*Trecho de origem:*
Não se sabe se os acontecimentos
sobrenaturais realmente acontecem ou são produtos da imaginação da personagem,
pois até mesmo o leitor compartilha desta dúvida, devido ao emprego do dúbio e
da incerteza como bem define o novelista, diplomata e escritor guatemalteco
Asturias:
Meu
realismo é mágico porque revela um pouco de sonho, tal como o concebe os
surrealistas. Tal como o concebe também os Maias em seus textos sagrados. Lendo
estes últimos dei-me conta de que existe uma realidade palpável sobre a qual se
enxerta outra realidade, criada pela imaginação, e que se envolve de tantos
detalhes, que ela chega a ser tão “real” como a outra. Toda a minha obra se
desenvolve entre essas duas realidades: uma social, política, popular, com
personagens que falam como o povo guatemalteco, a outra imaginária, que os
encerra em uma espécie de ambiente e de paisagem de sonho. (1986, p. 186)

*Dados fornecidos:*
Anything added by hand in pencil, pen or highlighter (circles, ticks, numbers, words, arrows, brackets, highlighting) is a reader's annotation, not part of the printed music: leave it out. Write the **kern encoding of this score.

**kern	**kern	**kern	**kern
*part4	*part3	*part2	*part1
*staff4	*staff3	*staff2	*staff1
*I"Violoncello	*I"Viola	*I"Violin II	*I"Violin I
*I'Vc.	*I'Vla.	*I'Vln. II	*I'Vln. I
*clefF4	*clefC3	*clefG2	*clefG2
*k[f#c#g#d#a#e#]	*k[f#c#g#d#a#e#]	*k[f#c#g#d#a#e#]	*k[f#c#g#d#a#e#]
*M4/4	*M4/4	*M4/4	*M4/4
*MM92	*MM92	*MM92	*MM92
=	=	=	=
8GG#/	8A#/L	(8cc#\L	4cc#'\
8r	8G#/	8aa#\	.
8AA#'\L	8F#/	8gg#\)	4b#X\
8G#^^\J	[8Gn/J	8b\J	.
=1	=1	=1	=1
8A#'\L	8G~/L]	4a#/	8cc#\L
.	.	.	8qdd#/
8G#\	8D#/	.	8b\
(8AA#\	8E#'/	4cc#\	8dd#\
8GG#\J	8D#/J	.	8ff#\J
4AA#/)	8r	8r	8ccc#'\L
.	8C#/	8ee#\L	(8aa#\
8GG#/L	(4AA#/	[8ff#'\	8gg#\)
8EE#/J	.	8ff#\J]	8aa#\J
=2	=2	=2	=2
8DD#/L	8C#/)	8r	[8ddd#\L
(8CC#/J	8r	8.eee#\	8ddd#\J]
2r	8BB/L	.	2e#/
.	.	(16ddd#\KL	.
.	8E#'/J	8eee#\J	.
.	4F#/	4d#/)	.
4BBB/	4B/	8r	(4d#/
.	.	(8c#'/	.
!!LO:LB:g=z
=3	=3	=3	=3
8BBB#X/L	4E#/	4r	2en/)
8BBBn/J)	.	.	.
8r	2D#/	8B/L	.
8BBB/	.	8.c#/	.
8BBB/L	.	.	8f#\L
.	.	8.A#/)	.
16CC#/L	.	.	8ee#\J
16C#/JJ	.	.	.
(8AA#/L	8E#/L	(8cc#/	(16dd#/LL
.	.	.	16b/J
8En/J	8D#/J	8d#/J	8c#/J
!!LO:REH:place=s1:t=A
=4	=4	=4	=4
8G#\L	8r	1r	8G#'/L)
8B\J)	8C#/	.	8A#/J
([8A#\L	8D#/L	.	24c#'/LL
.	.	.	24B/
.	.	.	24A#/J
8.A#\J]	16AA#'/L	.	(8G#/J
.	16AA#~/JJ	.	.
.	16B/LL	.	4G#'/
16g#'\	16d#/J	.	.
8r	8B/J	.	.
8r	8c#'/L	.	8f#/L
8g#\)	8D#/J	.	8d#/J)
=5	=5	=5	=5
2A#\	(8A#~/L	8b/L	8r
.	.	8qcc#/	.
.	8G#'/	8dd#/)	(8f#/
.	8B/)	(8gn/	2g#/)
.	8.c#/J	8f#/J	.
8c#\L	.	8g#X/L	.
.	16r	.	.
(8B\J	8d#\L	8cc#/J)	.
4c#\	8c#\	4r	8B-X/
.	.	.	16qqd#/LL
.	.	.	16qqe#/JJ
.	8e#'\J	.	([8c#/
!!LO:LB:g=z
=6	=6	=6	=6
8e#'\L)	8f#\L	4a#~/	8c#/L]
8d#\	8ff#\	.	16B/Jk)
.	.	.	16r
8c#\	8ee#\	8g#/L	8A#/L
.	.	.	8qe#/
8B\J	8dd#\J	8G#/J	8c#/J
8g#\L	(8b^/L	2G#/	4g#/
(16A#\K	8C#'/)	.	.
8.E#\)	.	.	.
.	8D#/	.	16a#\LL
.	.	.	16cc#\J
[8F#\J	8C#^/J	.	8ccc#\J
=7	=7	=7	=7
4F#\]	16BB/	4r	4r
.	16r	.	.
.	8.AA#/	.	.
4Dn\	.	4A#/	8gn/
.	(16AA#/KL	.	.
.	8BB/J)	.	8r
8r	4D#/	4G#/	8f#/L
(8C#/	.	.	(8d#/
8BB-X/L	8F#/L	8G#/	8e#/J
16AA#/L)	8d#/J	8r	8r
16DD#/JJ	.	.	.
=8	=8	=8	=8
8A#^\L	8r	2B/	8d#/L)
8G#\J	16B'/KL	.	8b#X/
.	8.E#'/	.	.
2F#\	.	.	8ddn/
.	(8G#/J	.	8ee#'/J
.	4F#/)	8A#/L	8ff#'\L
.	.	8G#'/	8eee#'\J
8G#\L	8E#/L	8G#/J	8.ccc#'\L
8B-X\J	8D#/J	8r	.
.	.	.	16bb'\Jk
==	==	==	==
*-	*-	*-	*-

*O que se pede:*
- A) Responda a estas perguntas com base no trecho sobre o realismo mágico:
(i) Qual é a nacionalidade de Asturias?
(ii) Segundo Asturias, que povo concebe o sonho em seus textos sagrados?
(iii) Como Asturias caracteriza a primeira das duas realidades entre as quais se desenvolve sua obra?
- B) Conte as linhas dos registros que contêm a sequência "kern". Dê apenas o número.

*Em resposta:*
- A)
(i) Guatemalteco.
(ii) Os Maias.
(iii) Como uma realidade social, política e popular, com personagens que falam como o povo guatemalteco.

- B) 2